In 1864, he was appointed attorney general.

Henry was a strong believer in the benefits that could be derived from a British American union such as free trade and the construction of the Intercontinental Railway. Henry was a delegate to all three Confederation Conferences, and upon approval by the union in the Spring of 1866, he travelled to the London Conference as part of the delegation mandated to compose the legislation. The Nova Scotia delegates voted to accept the Quebec Resolutions into the British North America Act, 1867 but Henry objected to the limitation on the number of Senate seats. He also supported the unsuccessful efforts to have the existence of Roman Catholic separate schools entrenched in the Act. He was one of the attorneys general who helped frame the language. However, it is an unproved tradition that he drafted the BNA Act.

After Confederation, Henry suffered defeat in his own district for the first time in 24 years. He returned to private practice in Halifax and was elected mayor of the city in 1870.

== Supreme Court ==
Although he was denied a judgeship in Nova Scotia, Henry was one of the first appointed to the newly created Supreme Court of Canada in 1875.

During his time on the Supreme Court, Henry authored minority decisions to reform the rule of Crown immunity, attempting to hold the federal government liable in civil actions brought by people that had experienced loss. Historian Ian Bushnell described Henry as the most controversial member of the Supreme Court in its early years, he was viewed as an "innovate" justice "in an unruly way".

Henry died in Ottawa, Ontario on May 3, 1888.

== Personal life ==
Henry was a Freemason of St. John's Lodge, No. 161 (England) in Halifax, and affiliated with Civil Service Lodge No. 148 (Ontario) of Ottawa on March 13, 1883.

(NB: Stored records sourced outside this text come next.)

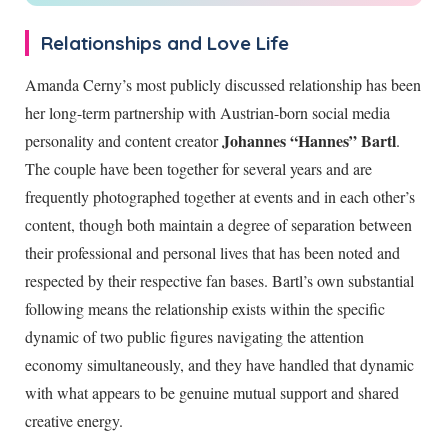
Relationships and Love Life
Amanda Cerny’s most publicly discussed relationship has been
her long-term partnership with Austrian-born social media
Johannes “Hannes” Bartl
personality and content creator
.
The couple have been together for several years and are
frequently photographed together at events and in each other’s
content, though both maintain a degree of separation between
their professional and personal lives that has been noted and
respected by their respective fan bases. Bartl’s own substantial
following means the relationship exists within the specific
dynamic of two public figures navigating the attention
economy simultaneously, and they have handled that dynamic
with what appears to be genuine mutual support and shared
creative energy.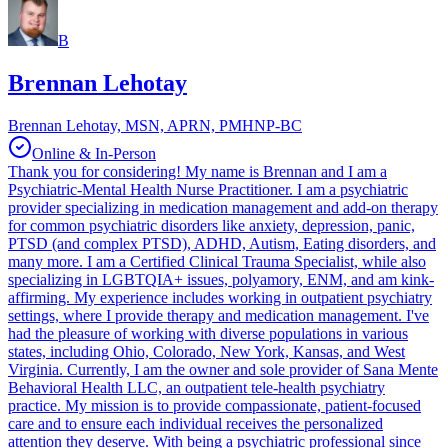
B
Brennan Lehotay
Brennan Lehotay, MSN, APRN, PMHNP-BC
Online & In-Person
Thank you for considering! My name is Brennan and I am a
Psychiatric-Mental Health Nurse Practitioner. I am a psychiatric
provider specializing in medication management and add-on therapy
for common psychiatric disorders like anxiety, depression, panic,
PTSD (and complex PTSD), ADHD, Autism, Eating disorders, and
many more. I am a Certified Clinical Trauma Specialist, while also
specializing in LGBTQIA+ issues, polyamory, ENM, and am kink-
affirming. My experience includes working in outpatient psychiatry
settings, where I provide therapy and medication management. I've
had the pleasure of working with diverse populations in various
states, including Ohio, Colorado, New York, Kansas, and West
Virginia. Currently, I am the owner and sole provider of Sana Mente
Behavioral Health LLC, an outpatient tele-health psychiatry
practice. My mission is to provide compassionate, patient-focused
care and to ensure each individual receives the personalized
attention they deserve. With being a psychiatric professional since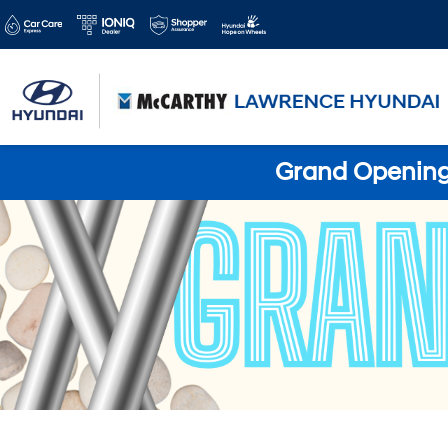
Grand Opening 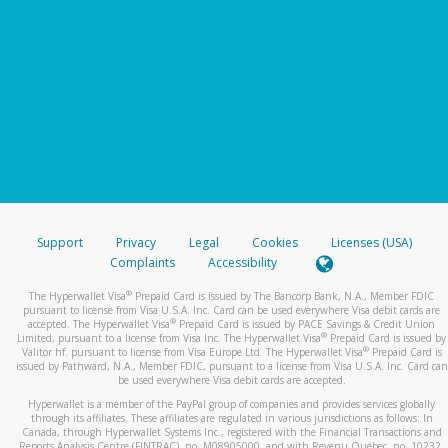
Support
Privacy
Legal
Cookies
Licenses (USA)
Complaints
Accessibility
®
The Hyperwallet Visa
Prepaid Card is issued by The Bancorp Bank, N.A., Member FDIC
pursuant to license from Visa U.S.A. Inc. Card can be used everywhere Visa debit cards are
®
accepted. The Hyperwallet Visa
Prepaid Card is issued by PACE Savings & Credit Union
®
Limited, pursuant to a license from Visa Inc. The Hyperwallet Visa
Prepaid Card is issued by
®
Valitor hf. pursuant to license from Visa Europe Ltd. The Hyperwallet Visa
Prepaid Card is
issued by Pathward, N.A., Member FDIC, pursuant to a license from Visa U.S.A. Inc. Card can
be used everywhere Visa debit cards are accepted.
Hyperwallet is a member of the PayPal group of companies and provides services globally
through its affiliates. These affiliates are regulated in various jurisdictions as follows: In
Canada, through Hyperwallet Systems Inc., registered with the Financial Transactions and
Reports Analysis Centre (FINTRAC), no. M08905000, and with Revenu Québec, no. 10232,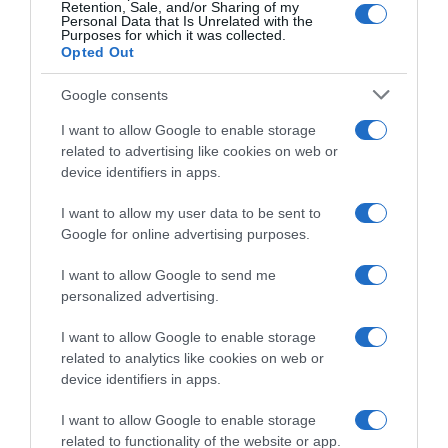
Retention, Sale, and/or Sharing of my
grandi ambizioni: “Faremo il possibile per
Personal Data that Is Unrelated with the
Purposes for which it was collected.
farne il miglior corridore francese nelle
Opted Out
Classiche”
Google consents
I want to allow Google to enable storage
related to advertising like cookies on web or
device identifiers in apps.
I want to allow my user data to be sent to
Google for online advertising purposes.
I want to allow Google to send me
personalized advertising.
CicloMercato
I want to allow Google to enable storage
27 Ottobre 2025, 9:50
related to analytics like cookies on web or
Lotto-Intermarché, trovato l’accordo per il
device identifiers in apps.
sostegno del secondo sponsor – Fra i
I want to allow Google to enable storage
corridori in uscita, pare fatto il passaggio
related to functionality of the website or app.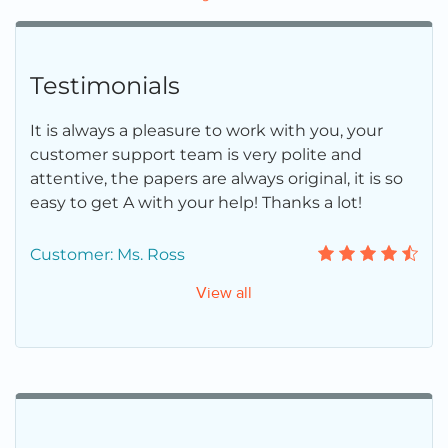
Testimonials
It is always a pleasure to work with you, your
customer support team is very polite and
attentive, the papers are always original, it is so
easy to get A with your help! Thanks a lot!
Customer: Ms. Ross
View all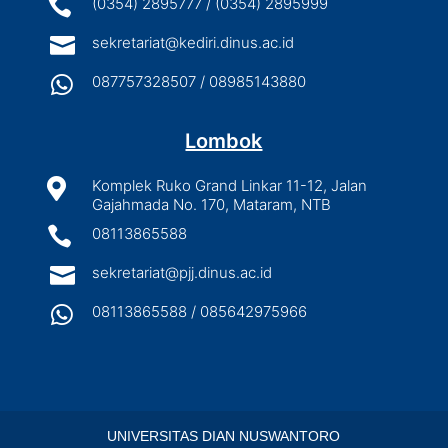

(0354) 2895777 / (0354) 2895999

sekretariat@kediri.dinus.ac.id

087757328507 / 08985143880
Lombok

Komplek Ruko Grand Linkar 11-12, Jalan
Gajahmada No. 170, Mataram, NTB

08113865588

sekretariat@pjj.dinus.ac.id

08113865588 / 085642975966
UNIVERSITAS DIAN NUSWANTORO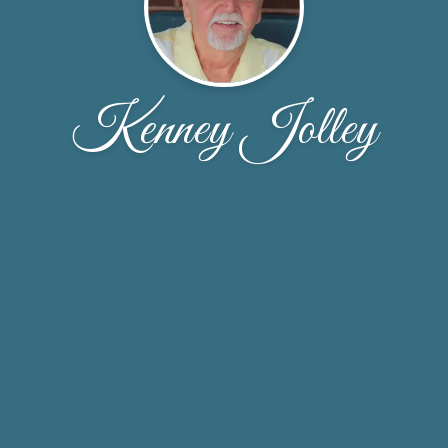
Kenney Jolley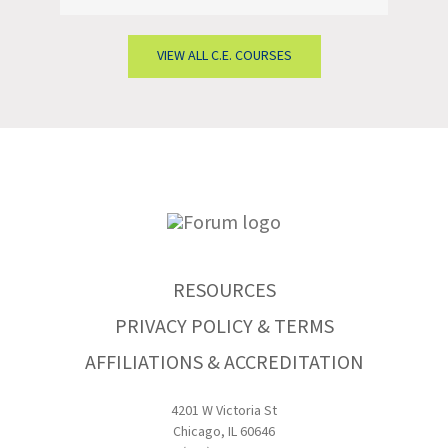
VIEW ALL C.E. COURSES
RESOURCES
PRIVACY POLICY & TERMS
AFFILIATIONS & ACCREDITATION
4201 W Victoria St
Chicago, IL 60646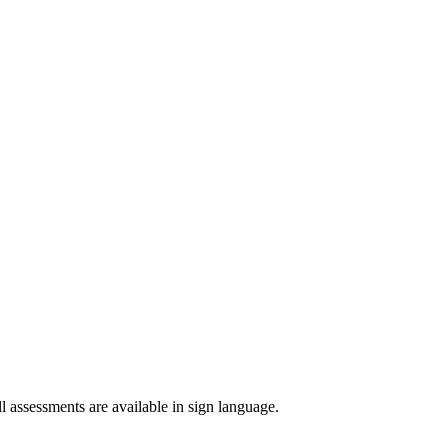
 assessments are available in sign language.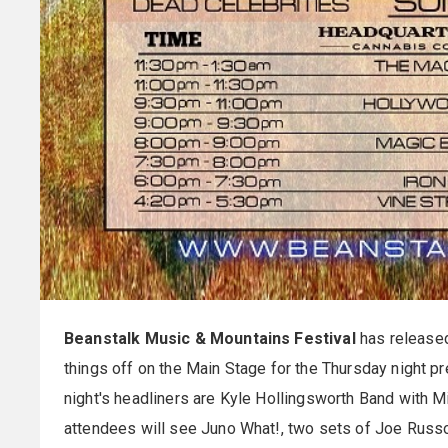
Beanstalk Music & Mountains Festival
has released
things off on the Main Stage for the Thursday night p
night's headliners are Kyle Hollingsworth Band with 
attendees will see Juno What!, two sets of Joe Russ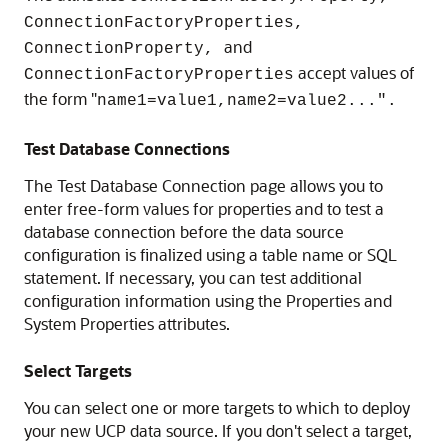
ConnectionFactoryProperties,
and
ConnectionProperty,
accept values of
ConnectionFactoryProperties
the form "
name1=value1,name2=value2...".
Test Database Connections
The Test Database Connection page allows you to
enter free-form values for properties and to test a
database connection before the data source
configuration is finalized using a table name or SQL
statement. If necessary, you can test additional
configuration information using the Properties and
System Properties attributes.
Select Targets
You can select one or more targets to which to deploy
your new
UCP
data source. If you don't select a target,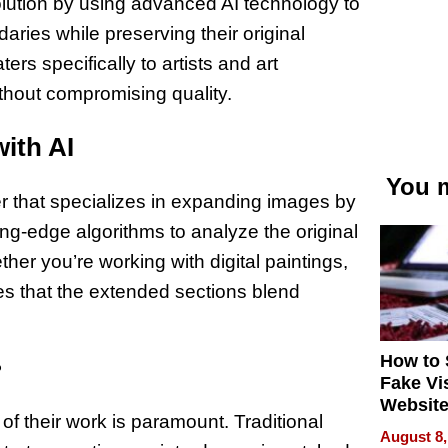
olution by using advanced AI technology to
ries while preserving their original
rs specifically to artists and art
thout compromising quality.
ith AI
You m
r that specializes in expanding images by
ing-edge algorithms to analyze the original
ther you’re working with digital paintings,
ures that the extended sections blend
How to 
?
Fake Vi
Website
 of their work is paramount. Traditional
Steals 
August 8,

Henry House in Halifax, which served as Henry's residence from 1854 to 1864, was designated a National Historic Site in 1969 due in part to its association with Henry.

==Election results==

v; t; e; 1867 Canadian federal election: Antigonish
Party: Candidate; Votes; %
Anti-Confederation; Hugh McDonald; 1,238; 76.04
Conservative; William Alexander Henry; 390; 23.96
Total valid votes: 1,628; –
This electoral district was created by the British North America Act, 1867 from the colonial Province of Nova Scotia's Antigonish electoral district. William Alexander Henry was one of the incumbents, along with John McKinnon.